他對著壞掉的門辱罵了我一頓。我房東文化水平很高,據說是遠古時代的研究生,他將這次的事件上升到了當代大學生普遍沒素質的高度,並且堅持認為金融危機、乾旱、地震、洪水乃至禽流感都是大學生的錯。我有試圖跟他解釋乾旱不是我的錯,因為我一個星期才洗一次衣服,但他不聽,他堅持要我付一千塊的換門費。
我雖然看起來弱智弱智的,但我不傻呀,這扇破木門頂多就值兩百塊,他一翻就五倍,比房地產還暴利還無恥啊,當然幾年後我發現我錯了,沒有什麼能比房地產更暴利無恥。此乃後話,按下不表。
因為這扇門事件,我和房東的關係徹底破裂,他堅決索賠一千,我堅決賠償五百,僵持不下,他讓我滾出他的房子,我就滾了。而江辰來的那天,我在做滾的預備動作。

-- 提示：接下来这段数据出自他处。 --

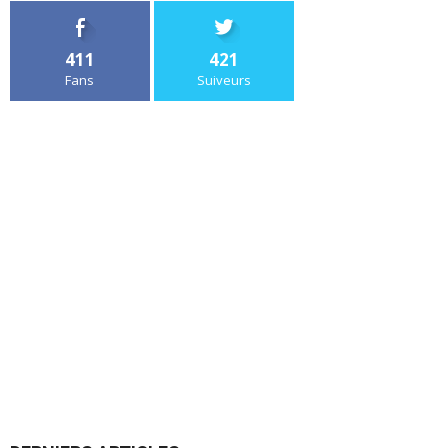
411
421
Fans
Suiveurs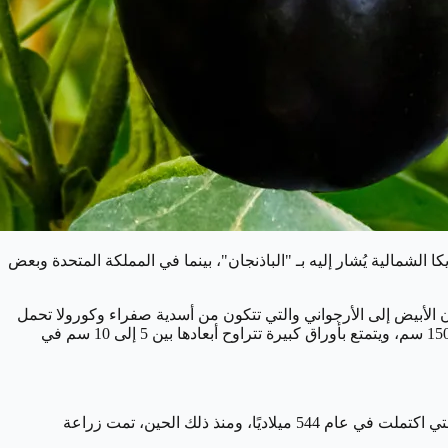
 الشمالية يُشار إليه بـ "الباذنجان"، بينما في المملكة المتحدة وبعض
 الأبيض إلى الأرجواني والتي تتكون من أسدية صفراء وكورولا تحمل
خمس فصوص، وتكون ثمار الباذنجان ذات لون أرجواني لامع تشبه شكل البيضة، وتتميز بلحم أبيض ولذيذ، يمكن للباذنجان أن ينمو بين 40 إلى 150 سم، ويتمتع بأوراق كبيرة تتراوح أبعادها بين 5 إلى 10 سم في
يمتد تاريخ زراعة الباذنجان إلى العصور القديمة، حيث يشير أول ذكر مسجل له إلى أطروحة زراعية قديمة للصينيين تدعى "كيمين ياوشو"، والتي اكتملت في عام 544 ميلاديًا، ومنذ ذلك الحين، تمت زراعة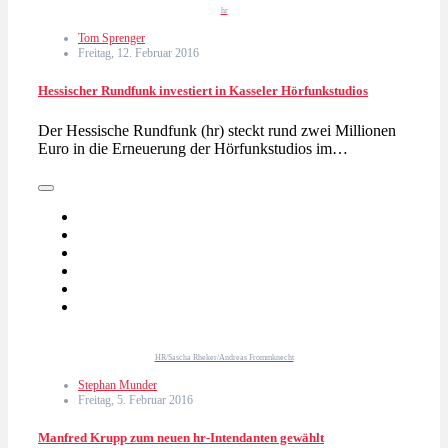
hr
Tom Sprenger
Freitag, 12. Februar 2016
Hessischer Rundfunk investiert in Kasseler Hörfunkstudios
Der Hessische Rundfunk (hr) steckt rund zwei Millionen
Euro in die Erneuerung der Hörfunkstudios im…
HR/Sascha Rheker/Andreas Frommknecht
Stephan Munder
Freitag, 5. Februar 2016
Manfred Krupp zum neuen hr-Intendanten gewählt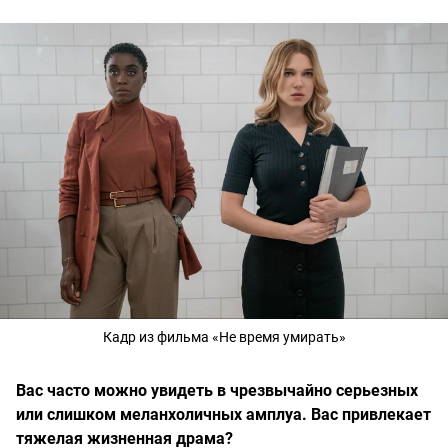
Кадр из фильма «Не время умирать»
Вас часто можно увидеть в чрезвычайно серьезных
или слишком меланхоличных амплуа. Вас привлекает
тяжелая жизненная драма?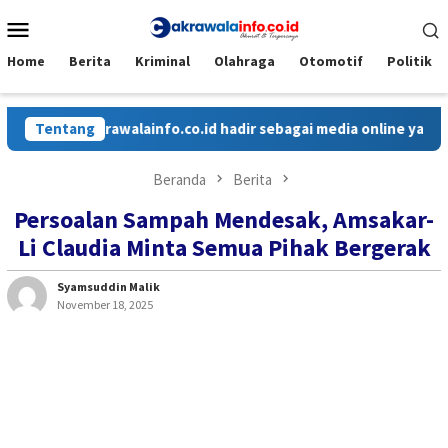
Loncat
Menu
ke
Mobile
konten
Home
Berita
Kriminal
Olahraga
Otomotif
Politik
Tentang
Cakrawalainfo.co.id hadir sebagai media online yang meny
Beranda
Berita
Persoalan Sampah Mendesak, Amsakar-
Li Claudia Minta Semua Pihak Bergerak
Syamsuddin Malik
November 18, 2025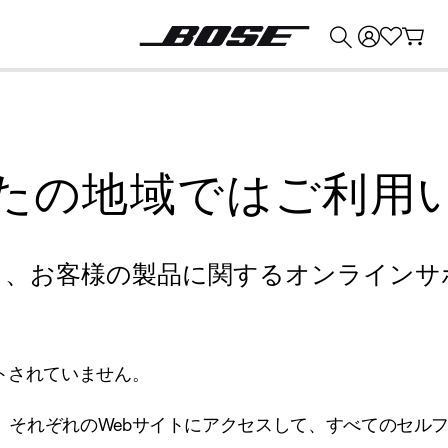
💰
Bose 製品を下取りに出すと最大 ¥30,000 のクレジットを獲得できます。
たの地域ではご利用
り、お客様の製品に関するオンラインサ
トされていません。
、それぞれのWebサイトにアクセスして、すべてのセル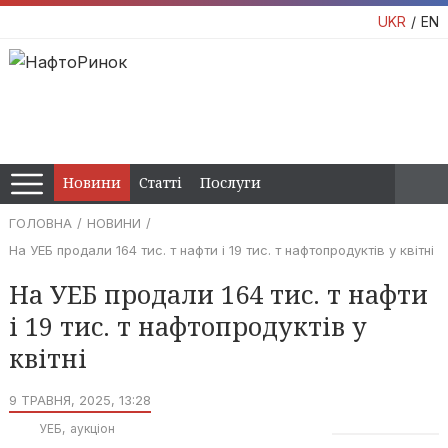
UKR
EN
Новини
Статті
Послуги
ГОЛОВНА
НОВИНИ
На УЕБ продали 164 тис. т нафти і 19 тис. т нафтопродуктів у квітні
На УЕБ продали 164 тис. т нафти
і 19 тис. т нафтопродуктів у
квітні
9 ТРАВНЯ, 2025, 13:28
УЕБ
аукціон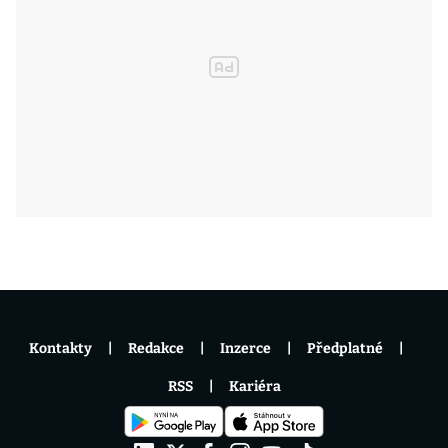
Kontakty
Redakce
Inzerce
Předplatné
RSS
Kariéra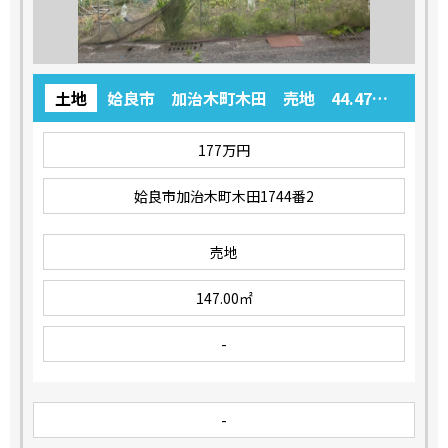
土地
姶良市 加治木町木田 売地 44.47
坪 177万円
177万円
姶良市加治木町木田1744番2
売地
147.00㎡
-
-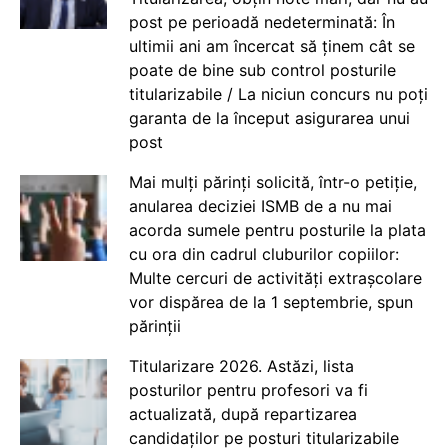
post pe perioadă nedeterminată: În
ultimii ani am încercat să ținem cât se
poate de bine sub control posturile
titularizabile / La niciun concurs nu poți
garanta de la început asigurarea unui
post
Mai mulți părinți solicită, într-o petiție,
anularea deciziei ISMB de a nu mai
acorda sumele pentru posturile la plata
cu ora din cadrul cluburilor copiilor:
Multe cercuri de activități extrașcolare
vor dispărea de la 1 septembrie, spun
părinții
Titularizare 2026. Astăzi, lista
posturilor pentru profesori va fi
actualizată, după repartizarea
candidaților pe posturi titularizabile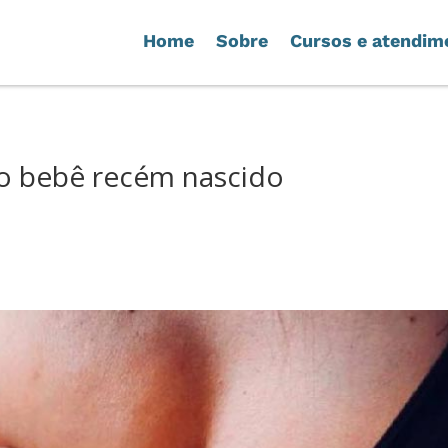
Home
Sobre
Cursos e atendim
o bebê recém nascido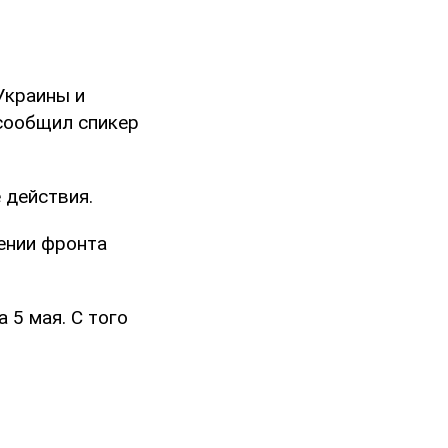
Украины и
 сообщил спикер
 действия.
ении фронта
 5 мая. С того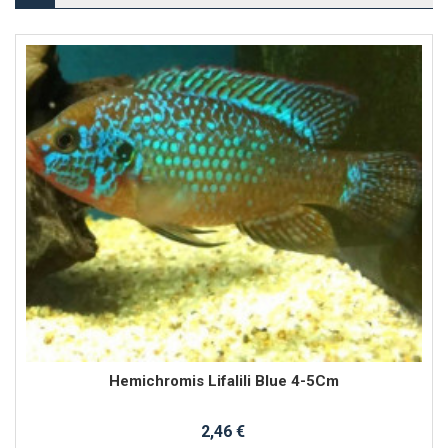
Hemichromis Lifalili Blue 4-5Cm
2,46 €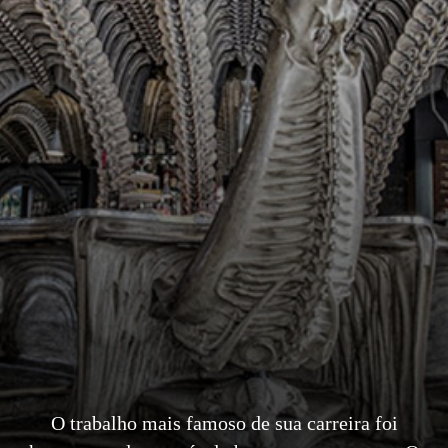
O trabalho mais famoso de sua carreira foi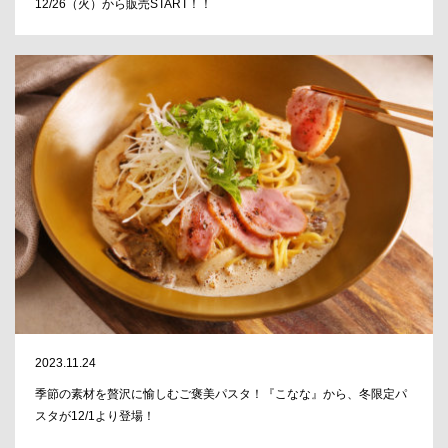
12/26（火）から販売START！！
2023.11.24
季節の素材を贅沢に愉しむご褒美パスタ！『こなな』から、冬限定パ
スタが12/1より登場！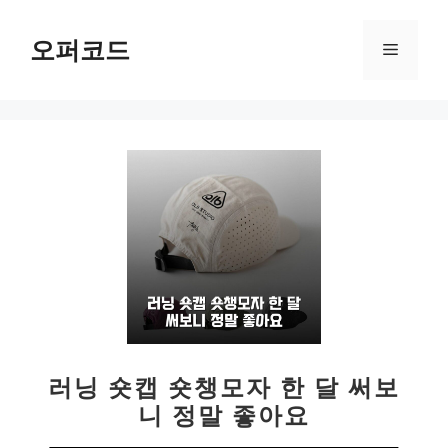
컨
텐
오퍼코드
메
츠
로
뉴
건
너
뛰
기
러닝 숏캡 숏챙모자 한 달 써보
니 정말 좋아요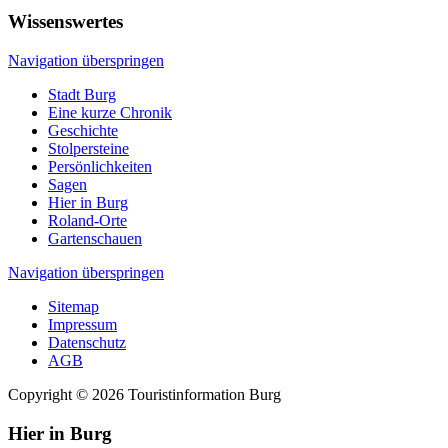
Wissenswertes
Navigation überspringen
Stadt Burg
Eine kurze Chronik
Geschichte
Stolpersteine
Persönlichkeiten
Sagen
Hier in Burg
Roland-Orte
Gartenschauen
Navigation überspringen
Sitemap
Impressum
Datenschutz
AGB
Copyright © 2026 Touristinformation Burg
Hier in Burg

我如泣如訴地跟江辰說了那個房東對我百般欺凌的故事,江辰聽完後長歎一聲,說:「那我們和好吧。」
我十分困擾,瞧他這話說的,敢情在他心目中我們這三年就只是一次漫長的吵架?
也許是我沉默了太久,江辰又說話了,他說:「陳小希,我是一個醫生,我看慣了生與死、掙扎與痛苦,按你的邏輯來說,我的人生該多超脫,我為什麼要糾結在你身上,我一轉身就是一個俏護士,一點頭就是一個新的人生,我何必惦記著你。」
我一聽,不對啊,這段話跟前面那句和好的要求有著天淵之別,莫非我那短暫的沉默被他認為是在擺譜,他決定不陪我玩了?
我轉身抱住他的腰,「好吧,我們和好。」
他久久不說話,我急了,手指絞著他衣服說:「你不要跟我玩這種欲拒還迎的愛情遊戲了,我已經老到可以結婚生子了。」
江辰拍了拍我的背,「我知道了。」
我鬆了他的腰,仰頭看著他:「什麼意思?」
他低頭湊近,我神速地捂上嘴巴,悶聲說:「到底和好不和好,不說清楚不給親。」
他偏頭看著我,笑了:「好,我們和好。」
說完,他撥開我的手,親了上來。
我在輾轉的唇舌間努力想保持清醒地思考一個問題,一開始是他要求和,為什麼到了最後又成了我求著他和好了?而且還得淪落到色誘求和?
但我的清醒只維持了大約三秒鐘,然後久曠的嘴唇就主宰了我那沒啥主見的腦子。
真的,我們的擁吻很浪漫,醫院特有的消毒水味,我腦門上的藥膏散發出的薄荷味,江辰身上的藥味和肥皂味,還有他嘴巴裡淡淡的綠箭口香糖味,五味雜陳很美好,時間如果能像播放器,我想按暫停,就定格在這一秒。
可惜時間就算是播放器,我手裡也沒有遙控器。
我那剛遭受過重創的腦袋在高度充血的狀態下突然一陣疼痛,痛得我淚眼汪汪地擰江辰的後背:「我……頭痛。」
他鬆開了我,蹲下來和我平視,我扶著他的肩努力地大口呼吸。
他從口袋裡掏出小手電筒,又伸過手來翻我的眼皮,還用小手電筒照著我的眼睛,我被那道光束照得特別想流淚。